“Three things are missing.
Do you know why books such as this are so important? Because they have quality of information. And what does the word quality mean? To me it means texture. This book has pores. It has features…they show the pores in the face of life. The comfortable people want only wax moon faces, poreless, hairless, expressionless.
And the second?
Off hours, yes. But time to think? If you’re not driving a hundred miles an hour, at a clip where you can’t think of anything else but the danger, then you’re playing some game or sitting in some room where you can’t argue with the four-wall televisor. Why? The televisor is ‘real’. It is immediate, it has dimension. It tells you what to think and blasts it in. It must be right. It seems so right. It rushes you on so quickly to its own conclusions your mind hasn’t time to protest, ‘What nonsense!’…

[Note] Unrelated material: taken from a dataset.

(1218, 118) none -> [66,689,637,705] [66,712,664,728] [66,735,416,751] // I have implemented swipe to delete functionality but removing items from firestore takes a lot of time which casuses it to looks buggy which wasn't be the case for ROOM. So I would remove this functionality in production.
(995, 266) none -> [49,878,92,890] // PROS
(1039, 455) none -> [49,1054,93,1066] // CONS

Only if the third necessary thing could be given us. Number one, as I said, quality of information. Number two: leisure to digest it. And number three: the right to carry out action based on what we learn from the interaction of the first two. ”

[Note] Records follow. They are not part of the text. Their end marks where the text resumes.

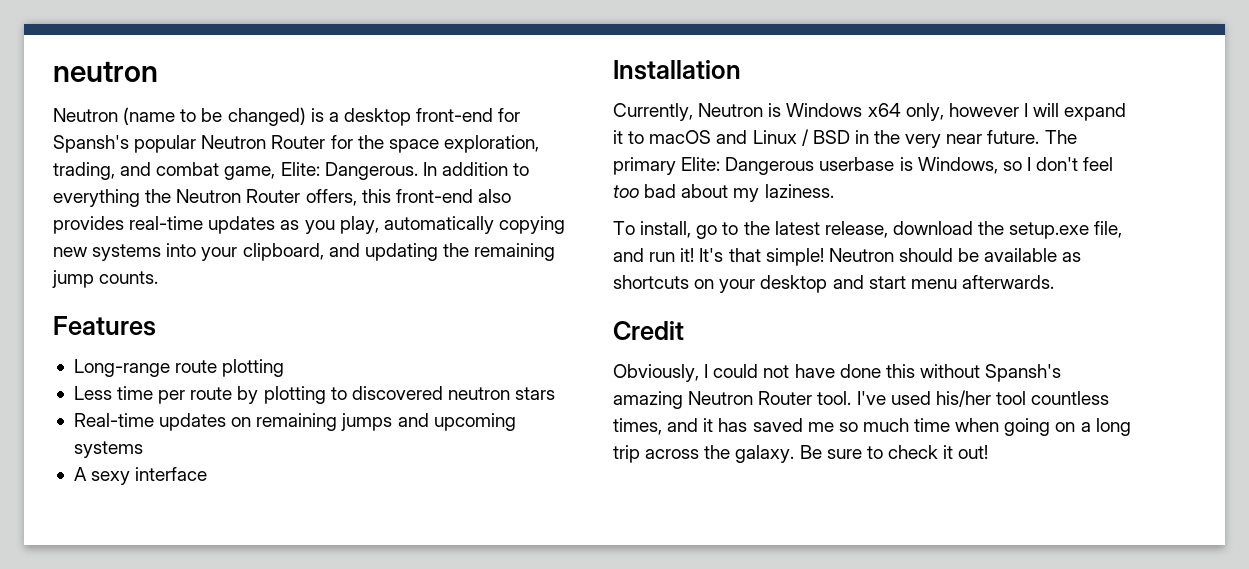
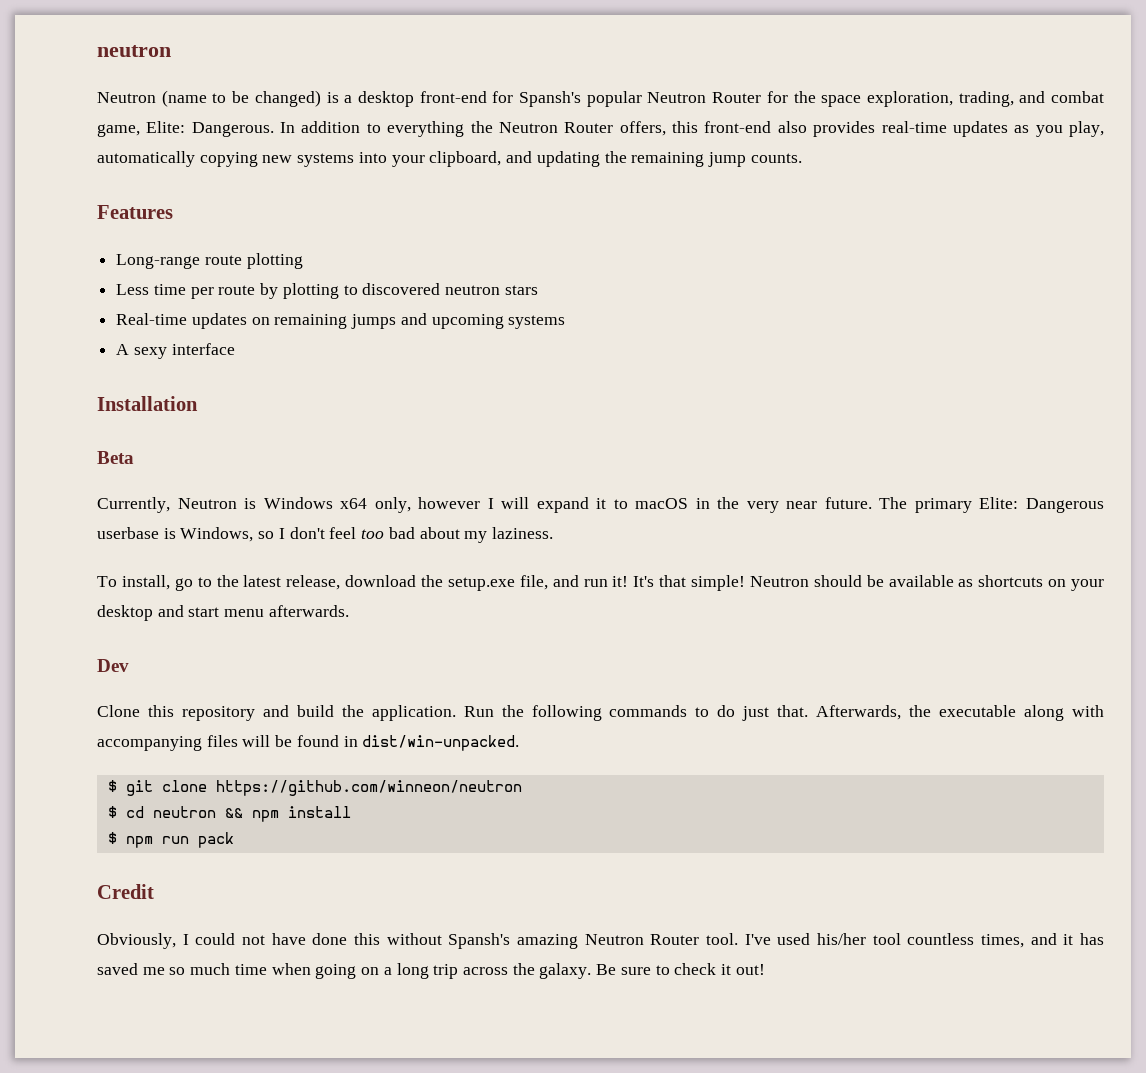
(741, 70) none -> [97,451,134,464] // Beta
[716,129,850,146] and Linux / BSD -> (689, 503) none
(1054, 282) none -> [97,659,129,672] [97,705,1104,721] [97,735,520,751] [107,780,522,796] [107,806,351,822] [107,832,234,848] // Dev // Clone this repository and build the application. Run the following commands to do just that. Afterwards, the executable along with accompanying files will be found in dist/win-unpacked. // $ git clone https://github.com/winneon/neutron // $ cd neutron && npm install // $ npm run pack

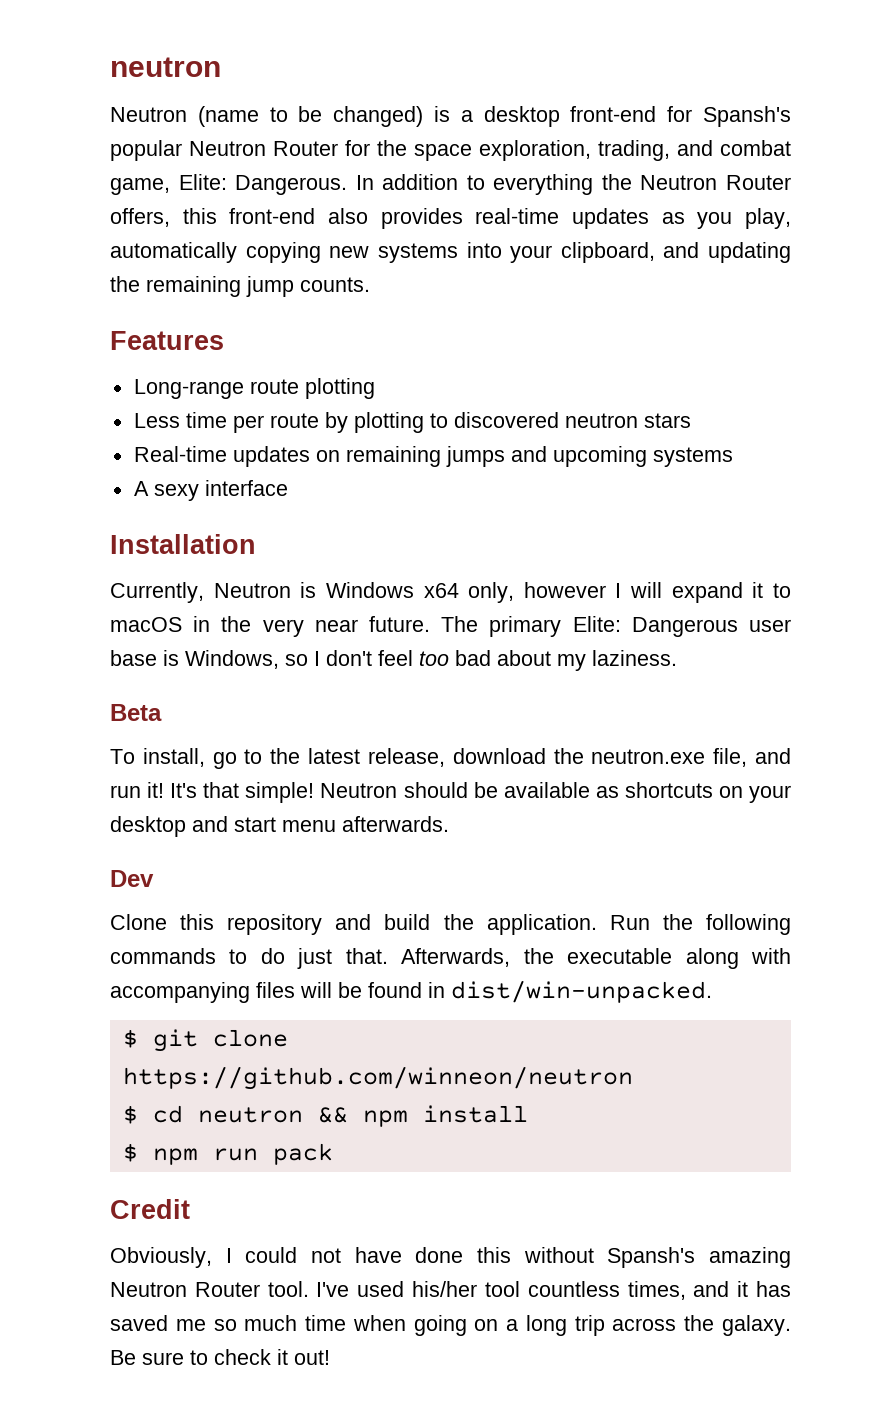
[97,451,134,464] // Beta -> (256, 544) none
[97,527,159,539] userbase -> [749,619,791,632] [110,650,157,666] user base
(553, 533) none -> [110,704,162,721] // Beta
[447,577,515,591] setup.exe -> [591,749,706,764] neutron.exe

“I remember the newspapers dying like huge moths. No one wanted them back. No one missed them. Ant then the Government, seeing how advantageous it was to have people reading only about passionate lips and the fist in the stomach, circled the situation with your fireaters.

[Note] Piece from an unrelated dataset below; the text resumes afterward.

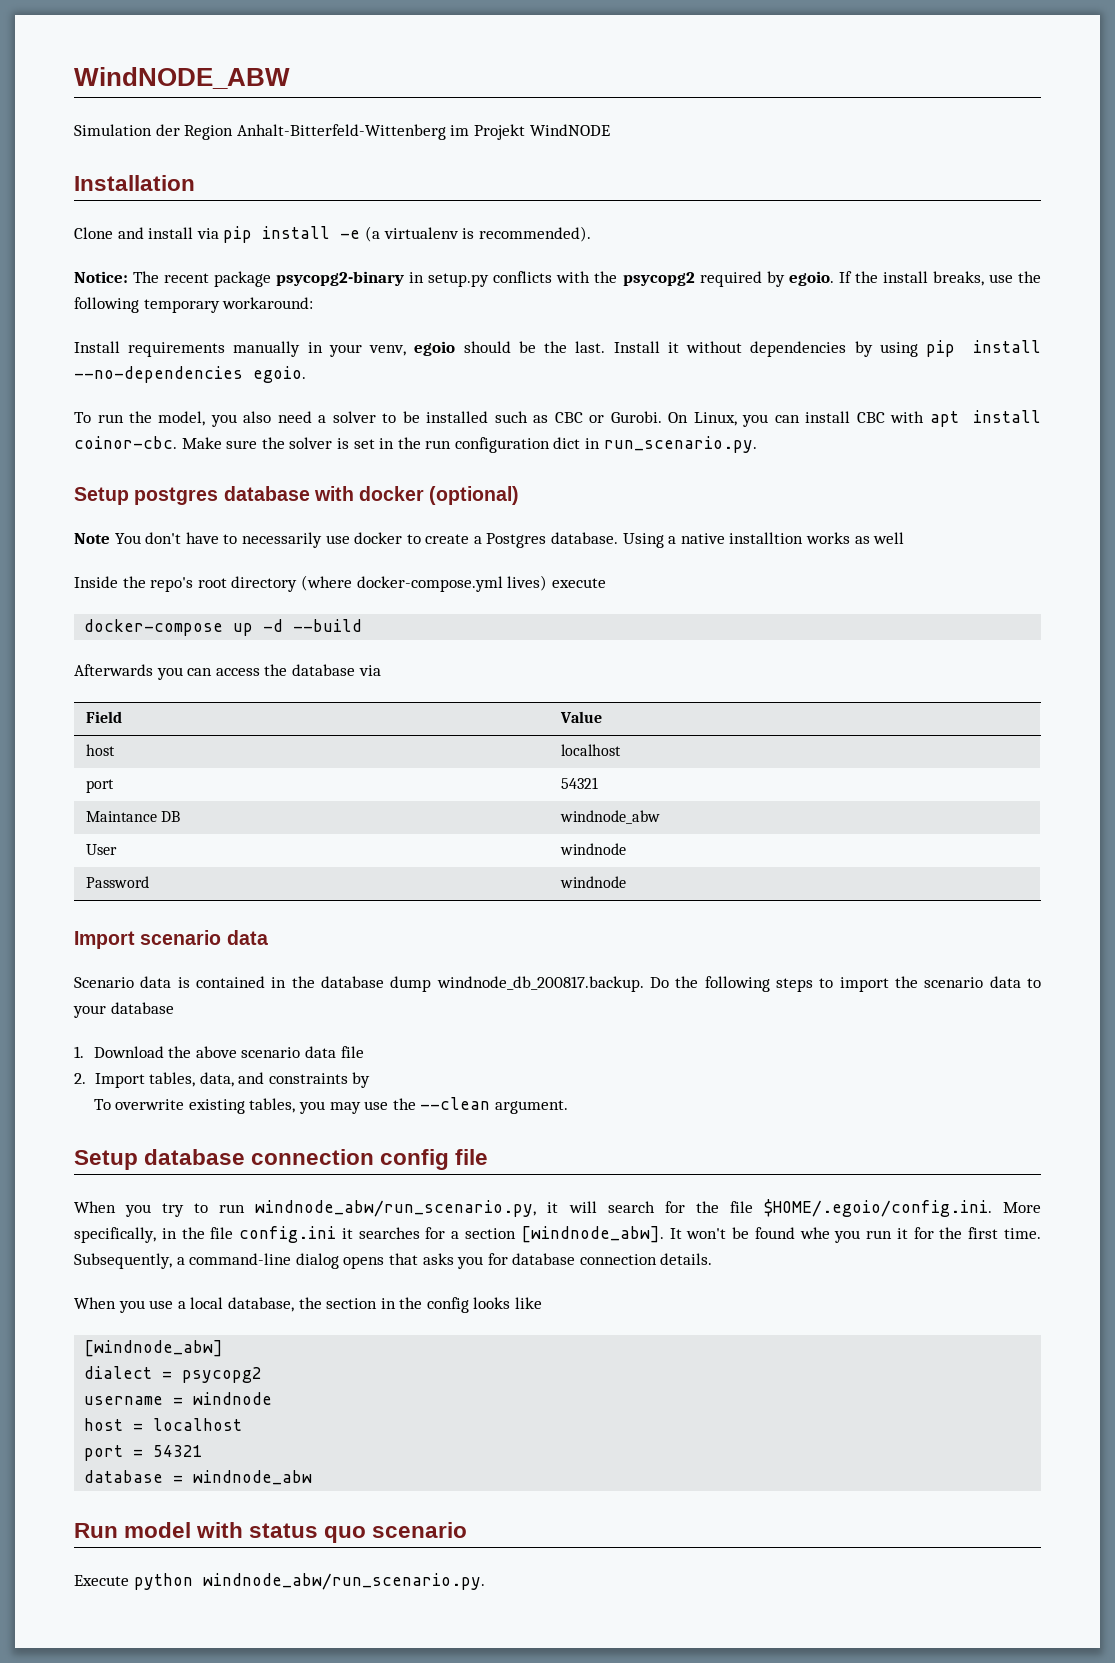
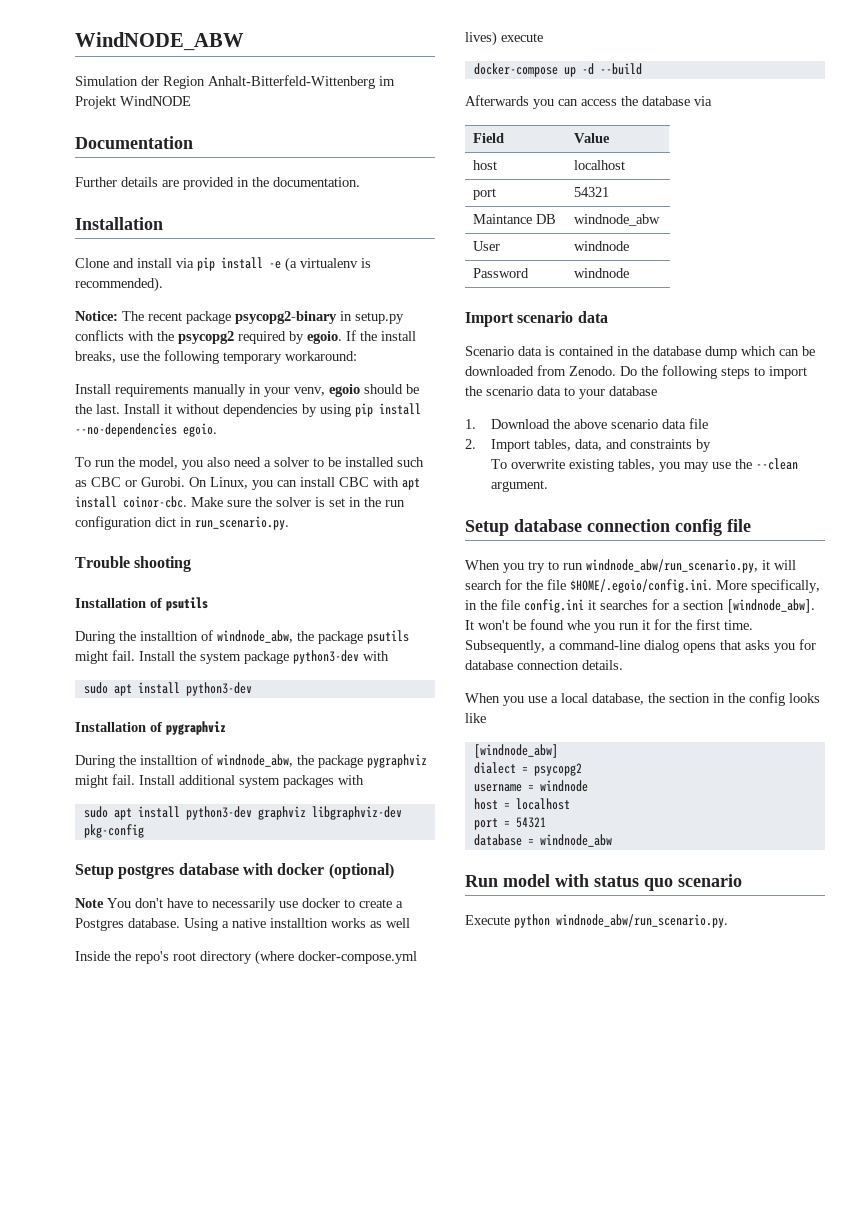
(610, 130) none -> [75,136,193,149] [75,177,360,190] // Documentation // Further details are provided in the documentation.
(757, 444) none -> [75,556,192,572] [75,597,208,611] [75,630,409,644] [75,650,389,664] [83,682,252,696] [75,721,226,735] [75,754,427,768] [75,774,364,788] [83,806,402,820] [83,824,144,838] // Trouble shooting // Installation of psutils // During the installtion of windnode_abw, the package psutils might fail. Install the system package python3-dev with // sudo apt install python3-dev // Installation of pygraphviz // During the installtion of windnode_abw, the package pygraphviz might fail. Install additional system packages with // sudo apt install python3-dev graphviz libgraphviz-dev pkg-config
[436,976,644,992] windnode_db_200817.backup. -> [741,346,815,356] [465,365,616,376] which can be downloaded from Zenodo.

While on our trip to Paris, I had some downtime to read. I read Farenheit 451 by Ray Bradbury for the first time, and these two passages (well, the whole book really) reminded me of how important it is to read, digest and take action.
I have two preferred actions with information I seek and process, one is to write and share online which then genenerates online dialogue, the other is to discuss with individuals equally willing to engage.
This is the only way in which we can grow in a meaninful way. With that, I’ll just say, I’m hoping to get more reading, discussing, and writing done. Any recommendations for interesting books, or articles etc, please send them my way (via twitter @osum). Have you read anything recently that you’re still holding onto?
P.S. Needless to say, I very much enjoyed Farenheit 451 because it was a fun, quick, thoughtful piece. A week after reading this, I heard an episode on On Point on NPR about the current rise of readership and demand from publishers for speculative/dystopian fiction. This can be science fiction for some predictions for others.